La tarde en que Riazor nunca debió sonar así

TORRE DE MARATHÓN

César Quian

En el minuto 20, justo mientras Merino se escapaba hacia la portería de Diego Mariño, los aplausos enlatados de la afición sonaron tan falsos como si granizase sobre las cubiertas del estadio

14 jun 2020 . Actualizado a las 22:00 h.

Allí estaban los que nunca pueden faltar: los futbolistas, la pelota, el árbitro, los entrenadores y hasta los banquillos. Pero el alma se quedó muros afuera. Nada sonaba igual y todo se oía distinto entre las cuatro paredes de Riazor. La Liga retornó al patio del colegio, y no solo por culpa del pobre espectáculo visto durante los noventa minutos, sino a causa de la algarada general, los cambios constantes y el afán por que todo se disfrazase de lo que resultaba evidente que no podía ser: el deporte que vuelve locos a millones de aficionados por todo el mundo. Pero el maná de las televisiones sostiene a los clubes y a ese ritmo danzaron todos.

En el Riazor habitualmente discotequero no faltó a la cita la megafonía a todo volumen, especialmente en el arranque del encuentro. Incluso las cuñas de publicidad siguieron a todo volumen en medio del silencio. La falta de ruido tenía tan poco sentido como una autopista sin tráfico donde se llegasen a escuchar los pájaros. Por eso, cuando el balón comenzó a rodar, los gritos de Vázquez y Djukic resonaban hasta en el córner más alejado. En el minuto 20, justo mientras Merino se escapaba hacia la portería de Diego Mariño, los aplausos enlatados de la afición sonaron tan falsos como si granizase sobre las cubiertas del estadio.

Datos de origen >>
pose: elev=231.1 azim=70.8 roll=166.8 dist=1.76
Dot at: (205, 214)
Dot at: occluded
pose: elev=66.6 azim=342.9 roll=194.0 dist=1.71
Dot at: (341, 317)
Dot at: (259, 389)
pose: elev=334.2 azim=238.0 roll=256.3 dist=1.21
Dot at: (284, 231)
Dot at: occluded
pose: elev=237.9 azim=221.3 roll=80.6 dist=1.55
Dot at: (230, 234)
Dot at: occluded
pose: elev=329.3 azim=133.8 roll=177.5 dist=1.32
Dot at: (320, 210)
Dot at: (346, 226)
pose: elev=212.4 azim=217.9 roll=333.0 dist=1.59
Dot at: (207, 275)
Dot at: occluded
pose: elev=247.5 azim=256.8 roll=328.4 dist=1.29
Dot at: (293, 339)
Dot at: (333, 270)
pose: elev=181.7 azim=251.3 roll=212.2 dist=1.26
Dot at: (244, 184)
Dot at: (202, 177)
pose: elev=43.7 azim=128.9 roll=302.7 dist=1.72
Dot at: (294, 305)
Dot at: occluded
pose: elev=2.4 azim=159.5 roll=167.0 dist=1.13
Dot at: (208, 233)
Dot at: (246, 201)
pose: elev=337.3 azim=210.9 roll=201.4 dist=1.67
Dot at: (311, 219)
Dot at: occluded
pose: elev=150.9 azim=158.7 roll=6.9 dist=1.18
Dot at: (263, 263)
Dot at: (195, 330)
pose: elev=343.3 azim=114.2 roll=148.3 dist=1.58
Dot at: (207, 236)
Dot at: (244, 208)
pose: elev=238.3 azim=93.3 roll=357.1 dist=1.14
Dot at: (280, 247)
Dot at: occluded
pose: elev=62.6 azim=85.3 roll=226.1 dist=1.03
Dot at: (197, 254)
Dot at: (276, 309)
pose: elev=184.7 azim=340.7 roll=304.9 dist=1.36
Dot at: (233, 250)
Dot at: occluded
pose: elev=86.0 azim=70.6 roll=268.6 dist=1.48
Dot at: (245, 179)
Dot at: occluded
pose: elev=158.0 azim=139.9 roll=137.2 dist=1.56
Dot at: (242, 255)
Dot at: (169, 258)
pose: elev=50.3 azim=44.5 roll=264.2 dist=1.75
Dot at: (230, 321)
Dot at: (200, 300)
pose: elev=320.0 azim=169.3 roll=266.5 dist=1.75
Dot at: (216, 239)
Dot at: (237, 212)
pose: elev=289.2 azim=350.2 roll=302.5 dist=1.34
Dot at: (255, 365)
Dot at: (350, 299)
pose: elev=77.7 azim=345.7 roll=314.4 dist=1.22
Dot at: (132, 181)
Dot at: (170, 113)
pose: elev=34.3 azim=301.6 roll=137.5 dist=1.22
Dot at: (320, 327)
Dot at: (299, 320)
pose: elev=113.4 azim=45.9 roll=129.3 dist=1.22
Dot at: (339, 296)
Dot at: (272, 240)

Actividades >>
1. Responde estas preguntas sobre el texto del partido en Riazor:
(a) ¿Qué sostiene a los clubes?
(b) ¿Qué siguió sonando a todo volumen en medio del silencio, además de la megafonía?
(c) ¿De quiénes eran los gritos que resonaban hasta en el córner más alejado?
2. Retoma, por favor, el texto del partido en Riazor a partir de su última frase y continúalo.

Respuestas >>
1.
(a) El maná de las televisiones.
(b) Las cuñas de publicidad.
(c) De Vázquez y Djukic.

2.
Al igual que en todos los partidos del retorno liguero, también en el Deportivo-Sporting se guardó un minuto de silencio por las víctimas del coronavirus. Esta vez la banda sonora de fondo no fue Negra sombra, sino una versión instrumental de A Rianxeira, con los once jugadores de cada equipo abrazados alrededor del círculo central.

A la media hora, pausa de hidratación, que bien podía haberse convertido en un castigados-al-rincón-de-pensar para los protagonistas, con los dos entrenadores, cual profes, más preocupados de que sus jugadores repitiesen la lección, que de que bebiesen en una tarde que no superó los 18 grados. Después del pitido final, Riazor volvió a la abrumadora soledad del que no está acostumbrado a caminar solo, a ese insoportable silencio del que nunca debió sonar así.